For the last couple of weeks, I’ve been reviewing a series of messages called “How to Get What You Really Want” from Andy Stanley, Senior Pastor at North Point Community Church. (You can watch the series and download study questions at ReallyWantSeries.org, or find it on your podcasts app.)

We could all quickly come up with several answers to the question, “What do you want?” However, as Stanley has pointed out in the first parts of the series, it’s a surprisingly complex question because:

  • What we naturally want is often in conflict with what we actually value.
  • To get what we really want, we have to discover what we actually value.
  • When we discover what we actually value, we’re less prone to settle for what we merely want.
  • Our culture cannot give us what we really want.
  • Our culture is designed to distract us from what really matters.
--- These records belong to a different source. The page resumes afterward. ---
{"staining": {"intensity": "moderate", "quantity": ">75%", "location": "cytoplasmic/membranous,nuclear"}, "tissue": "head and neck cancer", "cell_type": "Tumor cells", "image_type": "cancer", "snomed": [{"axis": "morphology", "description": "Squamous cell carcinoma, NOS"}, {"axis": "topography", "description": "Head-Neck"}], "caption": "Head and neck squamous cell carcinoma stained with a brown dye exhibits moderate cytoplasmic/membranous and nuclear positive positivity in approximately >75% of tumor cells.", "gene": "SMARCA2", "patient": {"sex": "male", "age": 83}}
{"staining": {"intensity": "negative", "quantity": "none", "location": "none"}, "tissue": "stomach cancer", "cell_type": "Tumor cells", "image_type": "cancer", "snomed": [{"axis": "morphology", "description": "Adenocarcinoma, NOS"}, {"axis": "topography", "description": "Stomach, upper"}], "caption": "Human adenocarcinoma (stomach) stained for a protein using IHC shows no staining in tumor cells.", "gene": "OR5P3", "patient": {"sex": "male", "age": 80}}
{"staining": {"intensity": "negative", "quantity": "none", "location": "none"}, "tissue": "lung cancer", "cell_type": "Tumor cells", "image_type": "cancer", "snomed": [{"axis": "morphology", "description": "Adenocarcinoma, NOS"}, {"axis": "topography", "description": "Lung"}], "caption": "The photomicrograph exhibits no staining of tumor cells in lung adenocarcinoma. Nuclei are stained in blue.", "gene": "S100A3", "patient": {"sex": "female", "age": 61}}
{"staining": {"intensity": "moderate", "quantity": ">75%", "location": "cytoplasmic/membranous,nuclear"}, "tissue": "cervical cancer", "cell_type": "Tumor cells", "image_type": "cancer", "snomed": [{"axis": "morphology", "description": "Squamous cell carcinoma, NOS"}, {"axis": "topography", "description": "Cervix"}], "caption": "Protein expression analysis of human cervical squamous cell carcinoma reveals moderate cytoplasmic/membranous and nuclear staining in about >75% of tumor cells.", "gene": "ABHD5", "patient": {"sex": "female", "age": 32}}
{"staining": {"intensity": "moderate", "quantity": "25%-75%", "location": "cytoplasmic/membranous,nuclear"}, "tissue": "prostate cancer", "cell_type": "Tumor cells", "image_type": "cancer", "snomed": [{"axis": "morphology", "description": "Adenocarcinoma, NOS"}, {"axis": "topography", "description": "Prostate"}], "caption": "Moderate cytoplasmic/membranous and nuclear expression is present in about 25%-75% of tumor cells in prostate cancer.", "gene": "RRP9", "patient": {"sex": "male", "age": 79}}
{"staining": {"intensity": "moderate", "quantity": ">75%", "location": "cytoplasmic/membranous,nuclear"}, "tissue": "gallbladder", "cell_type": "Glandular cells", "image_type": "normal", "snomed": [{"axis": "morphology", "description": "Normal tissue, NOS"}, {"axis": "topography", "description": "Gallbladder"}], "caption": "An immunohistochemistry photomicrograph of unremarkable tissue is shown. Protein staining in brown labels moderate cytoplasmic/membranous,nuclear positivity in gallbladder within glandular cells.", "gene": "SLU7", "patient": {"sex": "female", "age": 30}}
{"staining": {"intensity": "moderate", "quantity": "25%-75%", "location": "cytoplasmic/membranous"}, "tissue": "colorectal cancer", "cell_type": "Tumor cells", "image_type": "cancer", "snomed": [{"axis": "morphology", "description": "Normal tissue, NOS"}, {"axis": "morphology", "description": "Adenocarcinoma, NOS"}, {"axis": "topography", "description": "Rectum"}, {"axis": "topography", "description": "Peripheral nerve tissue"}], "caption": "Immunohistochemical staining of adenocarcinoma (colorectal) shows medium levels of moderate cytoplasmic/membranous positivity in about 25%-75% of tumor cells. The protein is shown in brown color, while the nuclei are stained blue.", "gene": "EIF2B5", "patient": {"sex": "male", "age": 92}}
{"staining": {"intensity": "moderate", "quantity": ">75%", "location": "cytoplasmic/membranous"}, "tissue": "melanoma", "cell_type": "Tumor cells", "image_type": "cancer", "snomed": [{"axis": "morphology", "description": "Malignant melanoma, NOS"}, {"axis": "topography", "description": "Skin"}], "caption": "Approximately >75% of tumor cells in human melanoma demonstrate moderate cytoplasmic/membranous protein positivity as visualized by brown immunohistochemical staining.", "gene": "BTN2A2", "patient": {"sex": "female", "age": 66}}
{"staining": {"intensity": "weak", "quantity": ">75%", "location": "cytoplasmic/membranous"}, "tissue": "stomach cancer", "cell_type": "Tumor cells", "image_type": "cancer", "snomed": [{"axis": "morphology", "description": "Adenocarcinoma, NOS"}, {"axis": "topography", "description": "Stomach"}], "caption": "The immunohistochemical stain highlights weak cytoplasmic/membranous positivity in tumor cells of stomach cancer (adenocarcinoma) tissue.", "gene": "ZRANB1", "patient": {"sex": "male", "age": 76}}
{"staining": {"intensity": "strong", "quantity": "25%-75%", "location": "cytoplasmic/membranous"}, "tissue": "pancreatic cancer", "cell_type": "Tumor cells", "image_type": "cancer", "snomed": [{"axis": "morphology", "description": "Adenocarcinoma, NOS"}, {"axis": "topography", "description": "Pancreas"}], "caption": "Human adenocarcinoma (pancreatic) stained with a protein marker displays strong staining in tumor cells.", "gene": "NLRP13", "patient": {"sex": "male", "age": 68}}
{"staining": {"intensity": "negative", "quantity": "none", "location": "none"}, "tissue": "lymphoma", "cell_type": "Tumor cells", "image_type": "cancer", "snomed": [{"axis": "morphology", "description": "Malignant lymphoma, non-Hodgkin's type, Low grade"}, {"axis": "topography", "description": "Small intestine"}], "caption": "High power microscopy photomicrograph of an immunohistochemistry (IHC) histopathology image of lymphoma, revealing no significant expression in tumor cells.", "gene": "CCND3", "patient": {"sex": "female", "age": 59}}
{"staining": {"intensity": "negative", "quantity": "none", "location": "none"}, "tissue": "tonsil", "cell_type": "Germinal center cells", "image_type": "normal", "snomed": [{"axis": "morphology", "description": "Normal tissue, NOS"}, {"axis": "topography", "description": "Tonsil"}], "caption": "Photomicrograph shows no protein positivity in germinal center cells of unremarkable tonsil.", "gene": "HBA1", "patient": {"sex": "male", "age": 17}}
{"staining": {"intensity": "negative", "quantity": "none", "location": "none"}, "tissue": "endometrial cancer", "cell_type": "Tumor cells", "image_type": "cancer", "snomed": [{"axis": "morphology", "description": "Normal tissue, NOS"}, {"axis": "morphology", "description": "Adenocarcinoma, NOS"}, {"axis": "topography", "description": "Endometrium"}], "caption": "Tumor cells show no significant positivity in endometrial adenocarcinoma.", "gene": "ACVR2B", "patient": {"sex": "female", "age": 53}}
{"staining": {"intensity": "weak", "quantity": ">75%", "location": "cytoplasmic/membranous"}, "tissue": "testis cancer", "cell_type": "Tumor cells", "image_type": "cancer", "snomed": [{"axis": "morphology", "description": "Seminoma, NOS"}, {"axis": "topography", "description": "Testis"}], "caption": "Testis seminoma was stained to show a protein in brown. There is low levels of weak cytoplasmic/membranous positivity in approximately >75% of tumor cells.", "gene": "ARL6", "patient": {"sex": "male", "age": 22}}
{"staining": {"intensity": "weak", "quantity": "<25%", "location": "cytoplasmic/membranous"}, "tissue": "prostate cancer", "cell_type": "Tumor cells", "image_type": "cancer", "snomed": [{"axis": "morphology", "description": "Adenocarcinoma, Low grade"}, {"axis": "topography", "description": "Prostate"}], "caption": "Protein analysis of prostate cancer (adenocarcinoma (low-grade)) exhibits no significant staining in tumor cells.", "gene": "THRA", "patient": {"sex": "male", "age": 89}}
It’s fueled by upgrades and experiences.
  • Those things are okay, but not if they distract us from what we actually value.
  • As you consider what you actually value, don’t be surprised if you come face to face with the will of your heavenly Father.

In his final message in the series, Stanley taught from Romans 12:1-2. His comments are in parentheses.

“Therefore, I urge you brothers and sisters, in view of God’s mercy, to offer your bodies as a living sacrifice (Die to yourself and what you naturally want), holy and pleasing to God. This is your true and proper worship (In view of God’s mercy and kindness, this is the most logical thing you could do). Do not conform to the pattern of this world (Don’t be distracted by upgrades and experiences), but be transformed by the renewing of your mind. Then you will be able to test and approve (discern) what God’s will is — his good, pleasing, and perfect will.”

  • The culture presses us into the mold of what we want naturally.
  • When we see as God sees, we are more inclined to do as God says.
  • We can’t just focus on behavior. We have to change how we think.
  • Transformation does not come about by the commitment of our will. It comes about by the renewing of our mind through prayer and reading and meditating on God’s Word.
  • Ephesians 4:22-24 teaches: “You were taught, with regard to your former way of life, to put off your old self, which is being corrupted by its deceitful desires; to be made new in the attitude of your minds; and to put on the new self, created to be like God in true righteousness and holiness.
  • The old is things. The new is character.

Final thoughts

This has been a great series for me personally. One of my key take-aways was this: When our lives are over, we’re not going to want to be remembered for what we owned. We’re going to want to be remembered for our character – how well we loved others, how we lived our life, and what eternally significant causes we pursued.

However, in the midst of pursing what really matters, there are things to buy — some that we need and some that we want — and wonderful experiences to have. As Stanley said, these things are not inherently bad, as long as they don’t become all that we live for.

That’s the challenge, isn’t it? One the one hand, the Bible says, God gives us “all things for our enjoyment” (1 Timothy 6:17). And it says, “Watch out! Be on your guard against all kids of greed; life does not consist in an abundance of possessions” (Luke 12:15). It’s the tension between living in the world but not being of the world.

I like how Stanley wrapped things up. He didn’t give us a series of steps to take that will sort all of this out. He left us with some questions to live with: What do we really want? What do we actually value? And What does God want for us?